--- Records for the exercise Enclosed Below ---

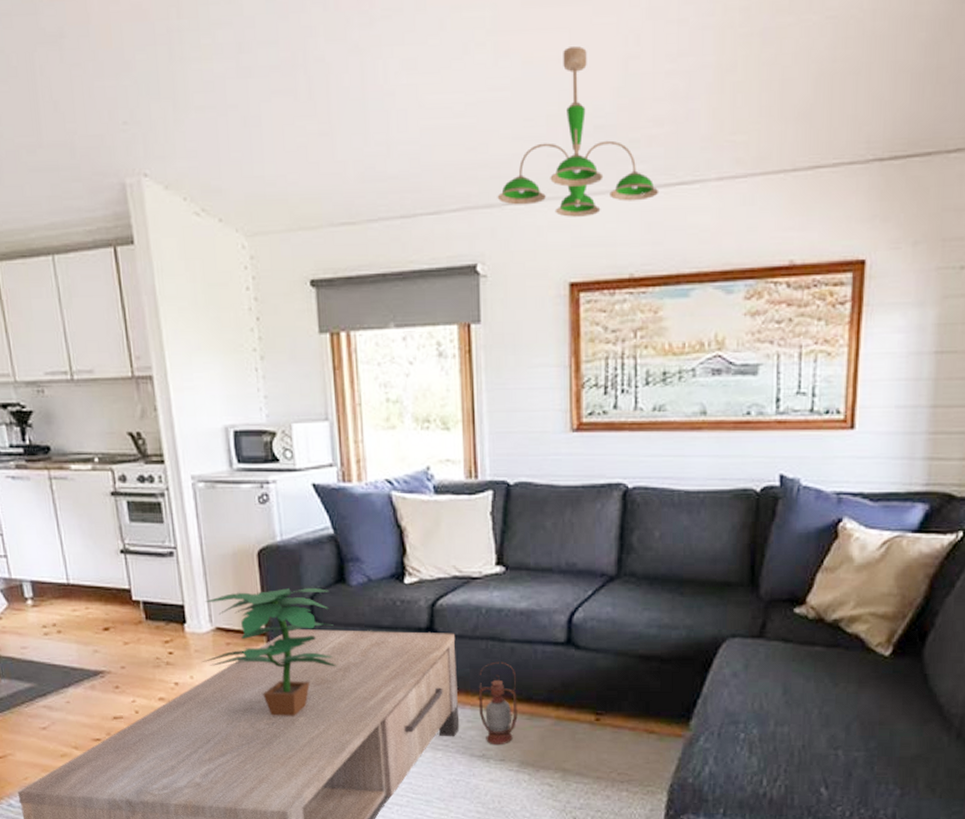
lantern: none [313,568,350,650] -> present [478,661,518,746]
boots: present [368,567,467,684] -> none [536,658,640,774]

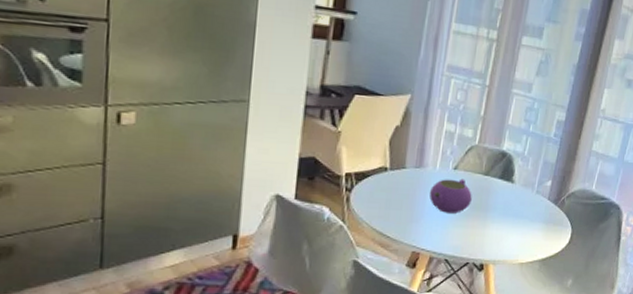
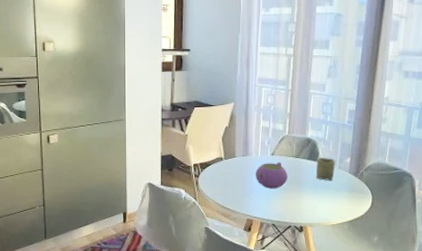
cup: none [508,176,534,207] -> present [316,157,336,180]

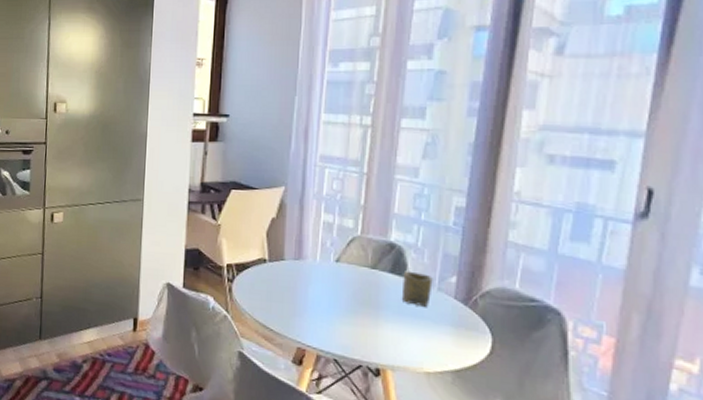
teapot: present [256,162,288,189] -> none [312,272,359,310]

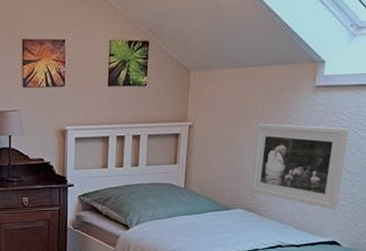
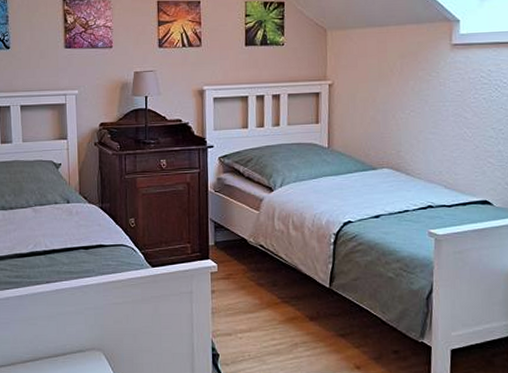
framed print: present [250,123,349,210] -> none [395,81,490,168]

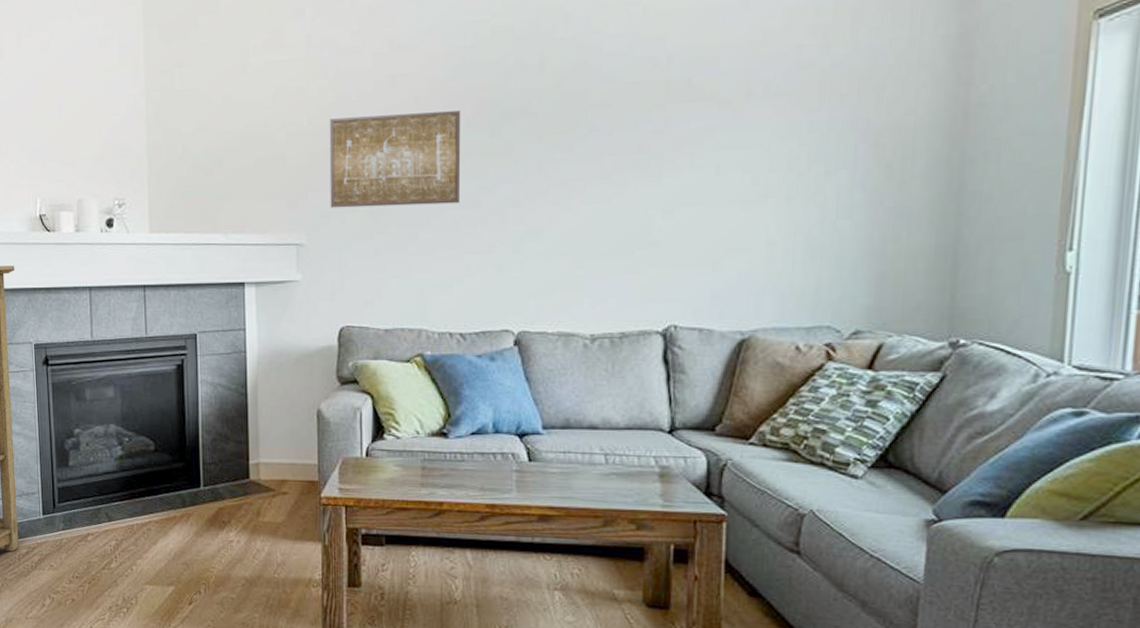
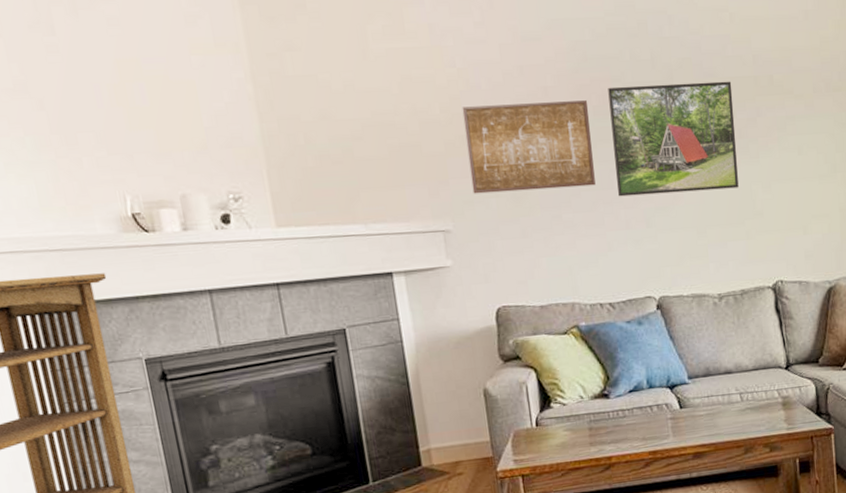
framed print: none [484,86,636,217] -> present [608,81,739,197]

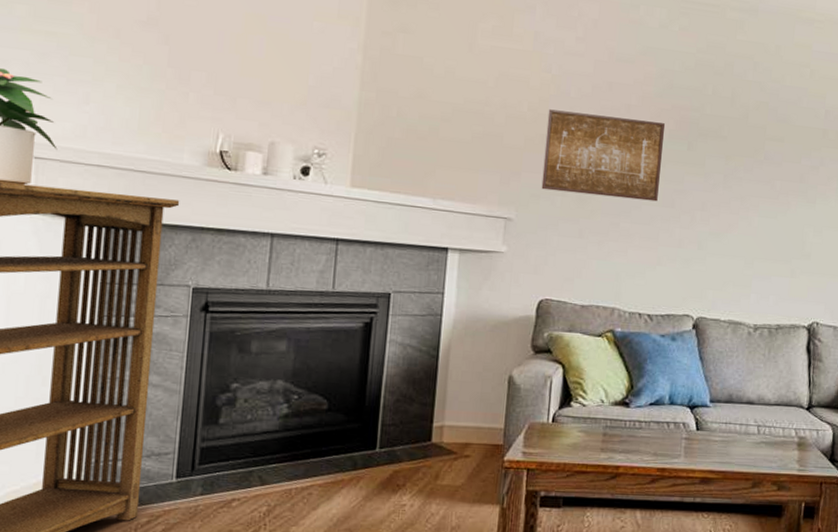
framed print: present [608,81,739,197] -> none [677,115,802,228]

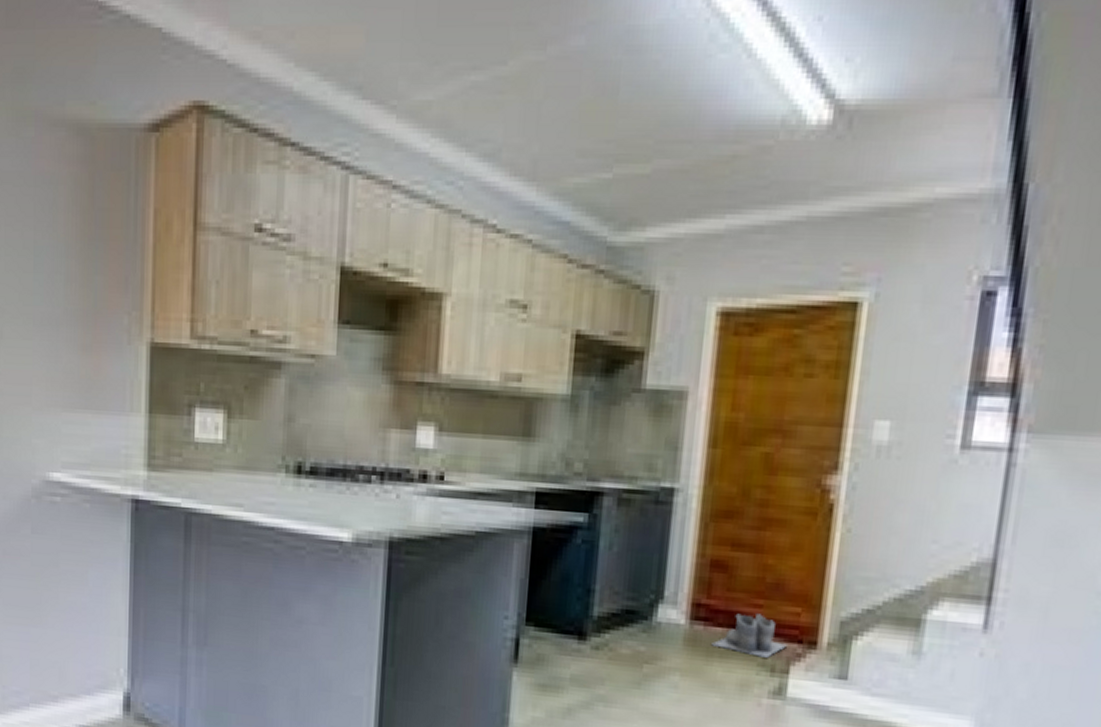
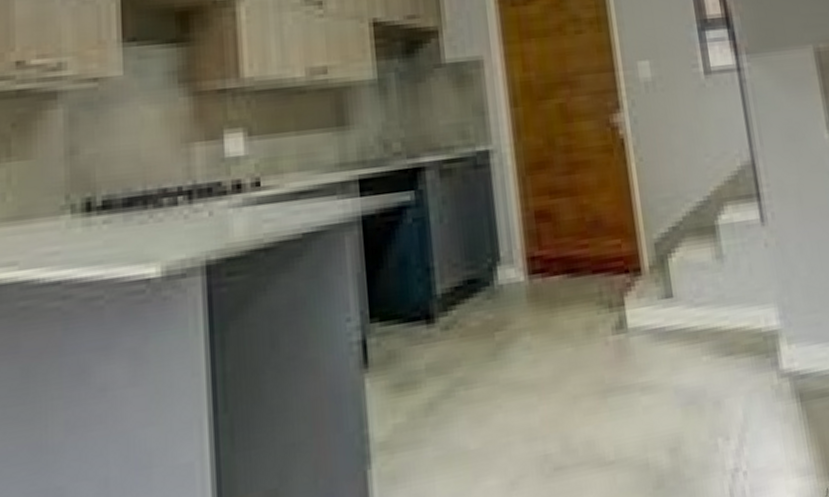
boots: present [712,613,787,658] -> none [552,253,617,297]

--- End of Enclosed Records for the exercise ---

Description of the task:
Write out nothing but the lines from the one with "framed print: present [250,123,349,210]" through the last line of the entries, exactly as they stand; pictures are not part of the copy.

Solution to this problem:
framed print: present [250,123,349,210] -> none [395,81,490,168]

framed print: none [484,86,636,217] -> present [608,81,739,197]

framed print: present [608,81,739,197] -> none [677,115,802,228]

boots: present [712,613,787,658] -> none [552,253,617,297]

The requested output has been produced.